Is Ferrari an extraordinary company?

At ROA, we are only interested in owning extraordinary companies. Is Ferrari extraordinary?

One of the key markers of an extraordinary company is its ability to earn profit from its operations that is enough to compensate for the opportunity cost of investing in the company.

Opportunity cost is a fancy way of saying – I could have done something else with the money, but I put it in your company, did you earn a decent return?

Think of the opportunity cost as a hurdle that the company has to keep jumping over, year after year.

If a company earns a return in excess of the hurdle, great, it is creating extra value for its shareholders. If it earns exactly the same as the hurdle, the excess is zero and that is fine, it is still giving a fair return. If it earns below the hurdle, no good. You could have done better somewhere else.

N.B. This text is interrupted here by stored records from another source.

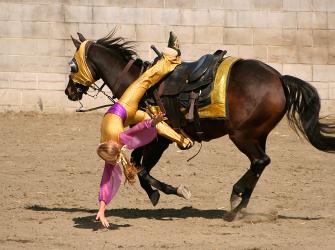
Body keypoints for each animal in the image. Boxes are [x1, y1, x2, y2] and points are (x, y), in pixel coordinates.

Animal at [65, 32, 335, 220]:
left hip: (242, 135)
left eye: (73, 65)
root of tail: (279, 78)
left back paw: (235, 202)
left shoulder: (160, 139)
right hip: (258, 135)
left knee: (260, 161)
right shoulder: (151, 138)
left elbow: (142, 169)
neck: (140, 84)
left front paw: (170, 191)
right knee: (259, 164)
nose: (69, 91)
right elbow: (137, 163)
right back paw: (239, 203)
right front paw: (157, 193)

In mature industries, companies earn the fair return because competition has reduced excess return to zero. You might expect that to be the situation in the automotive industry. It might be happening, but not to Ferrari.

On average, Ferrari earns excess return of 12% per annum. That is excellent, because 0% is what we expected for the industry.

Ace up their sleeve

Another interesting trick which Ferrari is able to pull, is to have negative investment in working capital.

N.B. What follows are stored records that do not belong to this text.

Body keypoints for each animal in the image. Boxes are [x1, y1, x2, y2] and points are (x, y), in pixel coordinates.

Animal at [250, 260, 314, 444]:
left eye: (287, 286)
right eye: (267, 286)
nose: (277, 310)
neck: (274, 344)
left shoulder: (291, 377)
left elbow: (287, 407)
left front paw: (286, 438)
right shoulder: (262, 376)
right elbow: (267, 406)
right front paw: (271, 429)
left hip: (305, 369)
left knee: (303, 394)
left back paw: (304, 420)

In simple terms, what that means is that Ferrari buys parts, manufactures a car and sells the car before it has to pay its suppliers.

Most companies cannot do this. They have to pay for things before they can sell them. Some retail stores do pull this off. Suppliers put things on their shelves and it gets sold before they have to pay the supplier. But this is not the norm.

This is an ace up the sleeve for Ferrari because they get a bit of free financing. And who doesn’t love free financing?

Company performance stats

Ferrari’s return metrics are above average:

  • Return on invested capital = 22% (Index = 11.67)

  • Return on assets = 15% (Index = 4.8)

  • Return on equity = 45% (Index = 17.7)

  • Debt to equity ratio = 0.9

Share price return

Ferrari’s share price returns have been pretty spectacular:

  • 1-year: 70%

  • 3-years: 21%

  • 5-years: 28%

Valuation metrics:

  • Price to earnings = 51x (Index = 7.6x)

  • Price to book value = 21x (Index = 1.1x)

  • Price to cash flow = 37x (Index = 4.9x)

  • Dividend yield = 0.54%

Ferrari appears to be highly valued, but remember, it is an extraordinary company and those companies are more expensive than the average, which the index represents.

Are we buying? Maybe. You can follow the portfolio and get notified if we do.

My favourite Ferrari

Perhaps the most important question of all. What is my favourite Ferrari?

It’s the SF90 Spider:

  • Price: $580 000

  • Engine: 4.0 litre twin-turbocharged V8 + 3 electric motors

  • 0 to 100 km/h: 2.5 seconds

  • 0 to 100 mph: 5.0 seconds (161 km/h)

  • Top speed:  340 km/h (211 mph)

Ferrari SF90 Spider

One Ferrari share costs $367. A bargain in comparison. If you cannot afford the car, perhaps trade acceleration for exhilaration and consider owning the share.